§ Problem details
Copy, word for word, the lines below from the one containing "Referee's phone number (optional)" up to and including the one containing "Retention | |", with pictures left out.

§ Records provided
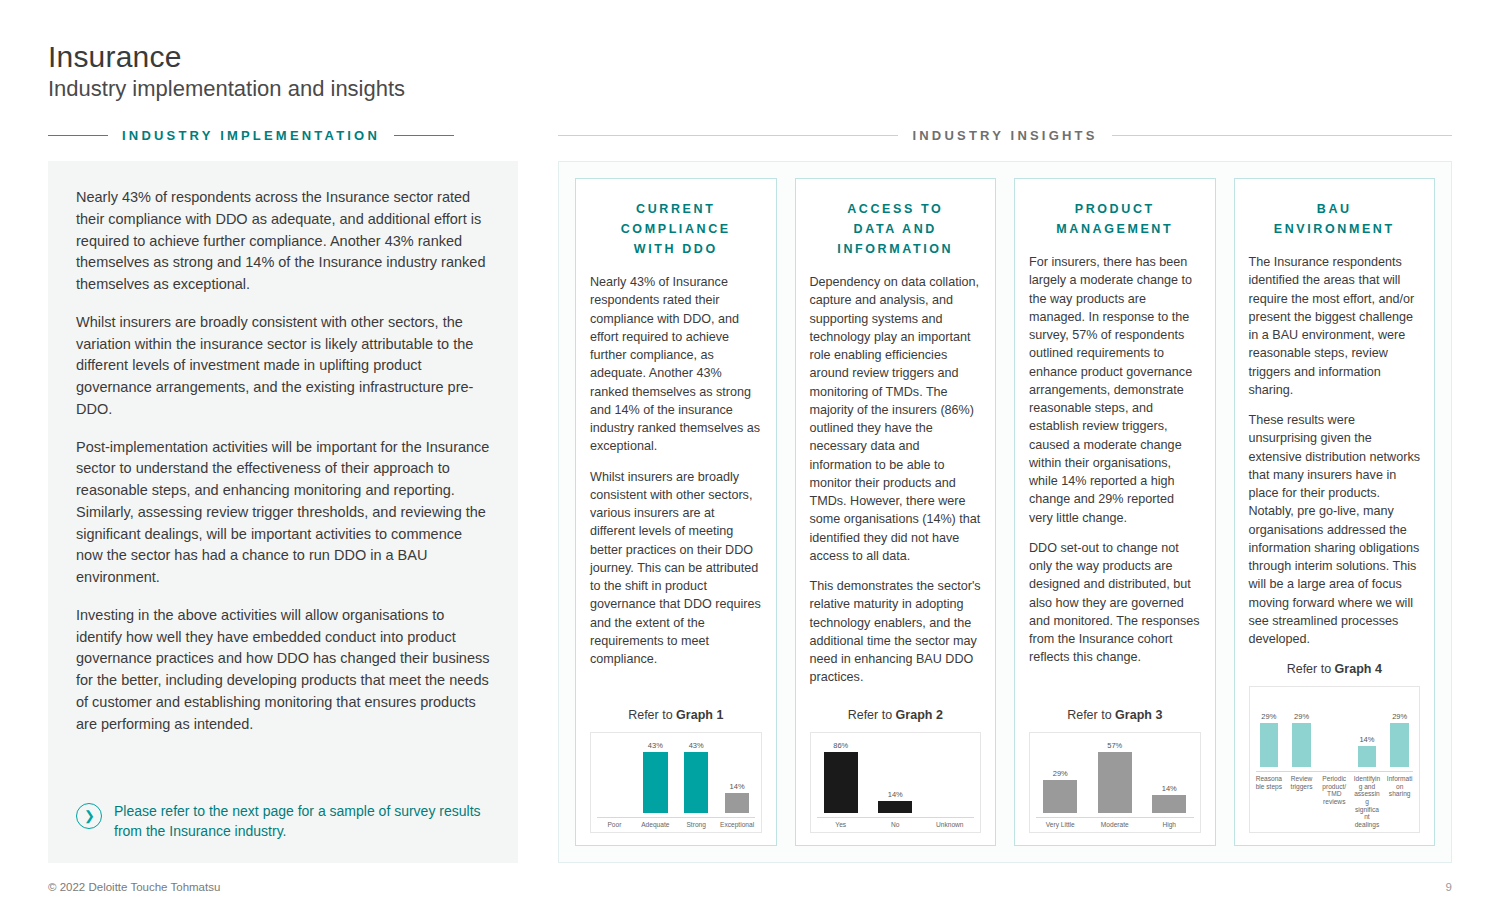Insurance
Industry implementation and insights
INDUSTRY IMPLEMENTATION
INDUSTRY INSIGHTS
Nearly 43% of respondents across the Insurance sector rated their compliance with DDO as adequate, and additional effort is required to achieve further compliance. Another 43% ranked themselves as strong and 14% of the Insurance industry ranked themselves as exceptional.
Whilst insurers are broadly consistent with other sectors, the variation within the insurance sector is likely attributable to the different levels of investment made in uplifting product governance arrangements, and the existing infrastructure pre-DDO.
Post-implementation activities will be important for the Insurance sector to understand the effectiveness of their approach to reasonable steps, and enhancing monitoring and reporting. Similarly, assessing review trigger thresholds, and reviewing the significant dealings, will be important activities to commence now the sector has had a chance to run DDO in a BAU environment.
Investing in the above activities will allow organisations to identify how well they have embedded conduct into product governance practices and how DDO has changed their business for the better, including developing products that meet the needs of customer and establishing monitoring that ensures products are performing as intended.
❯
Please refer to the next page for a sample of survey results from the Insurance industry.
CURRENT
COMPLIANCE
WITH DDO
Nearly 43% of Insurance respondents rated their compliance with DDO, and effort required to achieve further compliance, as adequate. Another 43% ranked themselves as strong and 14% of the insurance industry ranked themselves as exceptional.
Whilst insurers are broadly consistent with other sectors, various insurers are at different levels of meeting better practices on their DDO journey. This can be attributed to the shift in product governance that DDO requires and the extent of the requirements to meet compliance.
Refer to Graph 1
43%
43%
14%
Poor Adequate Strong Exceptional
ACCESS TO
DATA AND
INFORMATION
Dependency on data collation, capture and analysis, and supporting systems and technology play an important role enabling efficiencies around review triggers and monitoring of TMDs. The majority of the insurers (86%) outlined they have the necessary data and information to be able to monitor their products and TMDs. However, there were some organisations (14%) that identified they did not have access to all data.
This demonstrates the sector's relative maturity in adopting technology enablers, and the additional time the sector may need in enhancing BAU DDO practices.
Refer to Graph 2
86%
14%
Yes No Unknown
PRODUCT
MANAGEMENT
For insurers, there has been largely a moderate change to the way products are managed. In response to the survey, 57% of respondents outlined requirements to enhance product governance arrangements, demonstrate reasonable steps, and establish review triggers, caused a moderate change within their organisations, while 14% reported a high change and 29% reported very little change.
DDO set-out to change not only the way products are designed and distributed, but also how they are governed and monitored. The responses from the Insurance cohort reflects this change.
Refer to Graph 3
29%
57%
14%
Very Little Moderate High
BAU
ENVIRONMENT
The Insurance respondents identified the areas that will require the most effort, and/or present the biggest challenge in a BAU environment, were reasonable steps, review triggers and information sharing.
These results were unsurprising given the extensive distribution networks that many insurers have in place for their products. Notably, pre go-live, many organisations addressed the information sharing obligations through interim solutions. This will be a large area of focus moving forward where we will see streamlined processes developed.
Refer to Graph 4
29%
29%
14%
29%
Reasonable steps Review triggers Periodic product/TMD reviews Identifying and assessing significant dealings Information sharing
© 2022 Deloitte Touche Tohmatsu
9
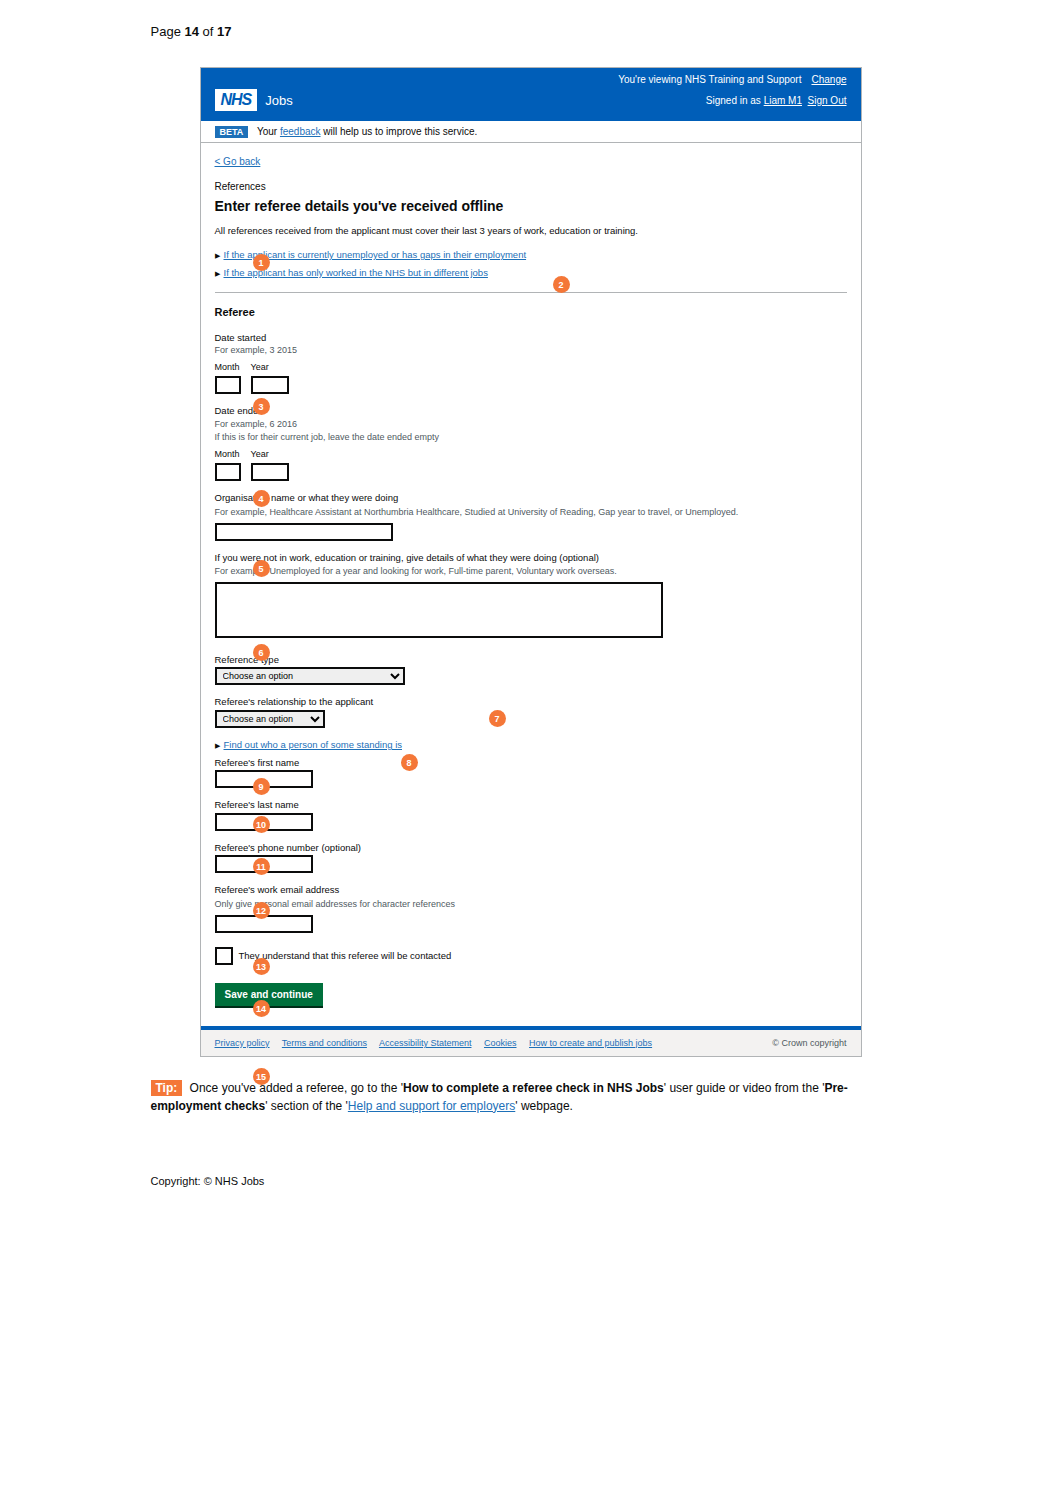Page 14 of 17
1
2
3
4
5
6
7
8
9
10
11
12
13
14
15
You're viewing NHS Training and Support Change
NHS Jobs
Signed in as Liam M1 Sign Out
BETA Your feedback will help us to improve this service.
< Go back
References
Enter referee details you've received offline
All references received from the applicant must cover their last 3 years of work, education or training.
If the applicant is currently unemployed or has gaps in their employment If the applicant has only worked in the NHS but in different jobs
Referee
Date started
For example, 3 2015
Month
Year
Date ended
For example, 6 2016
If this is for their current job, leave the date ended empty
Month
Year
Organisation name or what they were doing
For example, Healthcare Assistant at Northumbria Healthcare, Studied at University of Reading, Gap year to travel, or Unemployed.
If you were not in work, education or training, give details of what they were doing (optional)
For example, Unemployed for a year and looking for work, Full-time parent, Voluntary work overseas.
Reference type
Choose an option
Referee's relationship to the applicant
Choose an option
Find out who a person of some standing is
Referee's first name
Referee's last name
Referee's phone number (optional)
Referee's work email address
Only give personal email addresses for character references
They understand that this referee will be contacted
Save and continue
Privacy policy Terms and conditions Accessibility Statement Cookies How to create and publish jobs
© Crown copyright
Tip: Once you've added a referee, go to the 'How to complete a referee check in NHS Jobs' user guide or video from the 'Pre-employment checks' section of the 'Help and support for employers' webpage.
Copyright: © NHS Jobs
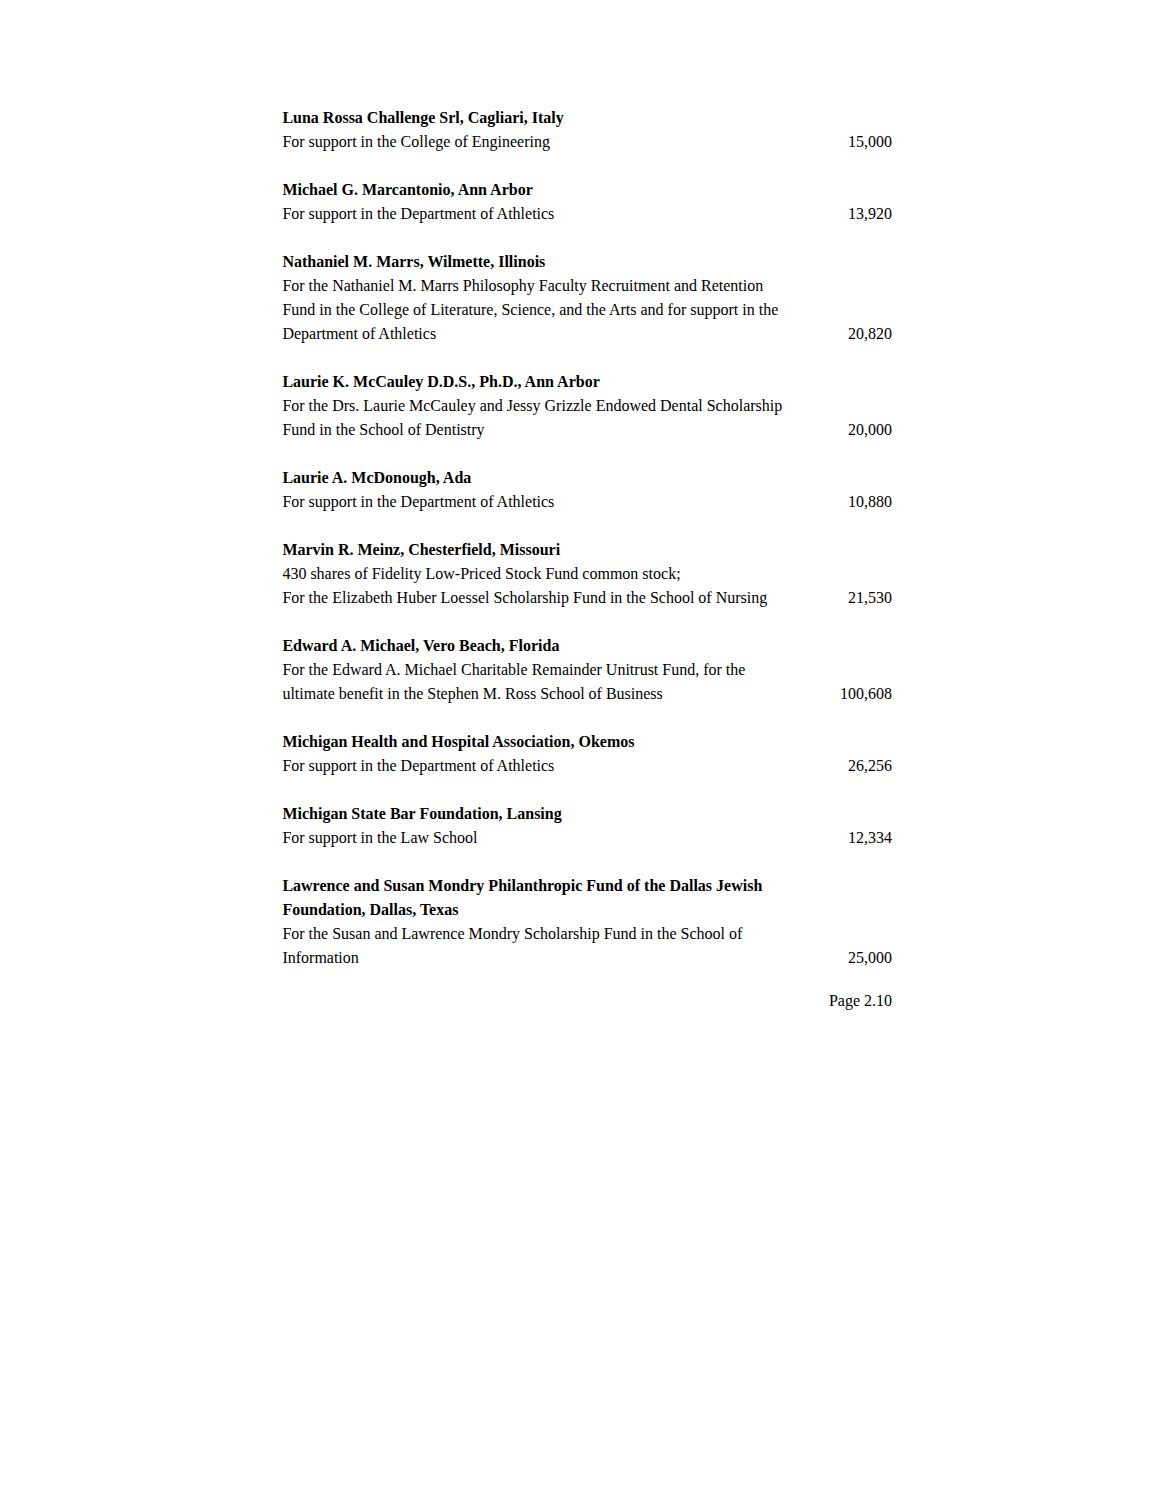| Luna Rossa Challenge Srl, Cagliari, Italy | |
| For support in the College of Engineering | 15,000 |
| Michael G. Marcantonio, Ann Arbor | |
| For support in the Department of Athletics | 13,920 |
| Nathaniel M. Marrs, Wilmette, Illinois | |
| For the Nathaniel M. Marrs Philosophy Faculty Recruitment and Retention | |
| Fund in the College of Literature, Science, and the Arts and for support in the | |
| Department of Athletics | 20,820 |
| Laurie K. McCauley D.D.S., Ph.D., Ann Arbor | |
| For the Drs. Laurie McCauley and Jessy Grizzle Endowed Dental Scholarship | |
| Fund in the School of Dentistry | 20,000 |
| Laurie A. McDonough, Ada | |
| For support in the Department of Athletics | 10,880 |
| Marvin R. Meinz, Chesterfield, Missouri | |
| 430 shares of Fidelity Low-Priced Stock Fund common stock; | |
| For the Elizabeth Huber Loessel Scholarship Fund in the School of Nursing | 21,530 |
| Edward A. Michael, Vero Beach, Florida | |
| For the Edward A. Michael Charitable Remainder Unitrust Fund, for the | |
| ultimate benefit in the Stephen M. Ross School of Business | 100,608 |
| Michigan Health and Hospital Association, Okemos | |
| For support in the Department of Athletics | 26,256 |
| Michigan State Bar Foundation, Lansing | |
| For support in the Law School | 12,334 |
| Lawrence and Susan Mondry Philanthropic Fund of the Dallas Jewish | |
| Foundation, Dallas, Texas | |
| For the Susan and Lawrence Mondry Scholarship Fund in the School of | |
| Information | 25,000 |
Page 2.10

§ Answer for this exercise
Referee's phone number (optional)
Referee's work email address
Only give personal email addresses for character references
They understand that this referee will be contacted
Save and continue
Privacy policy Terms and conditions Accessibility Statement Cookies How to create and publish jobs
© Crown copyright
Tip: Once you've added a referee, go to the 'How to complete a referee check in NHS Jobs' user guide or video from the 'Pre-employment checks' section of the 'Help and support for employers' webpage.
Copyright: © NHS Jobs
| Luna Rossa Challenge Srl, Cagliari, Italy | |
| For support in the College of Engineering | 15,000 |
| Michael G. Marcantonio, Ann Arbor | |
| For support in the Department of Athletics | 13,920 |
| Nathaniel M. Marrs, Wilmette, Illinois | |
| For the Nathaniel M. Marrs Philosophy Faculty Recruitment and Retention | |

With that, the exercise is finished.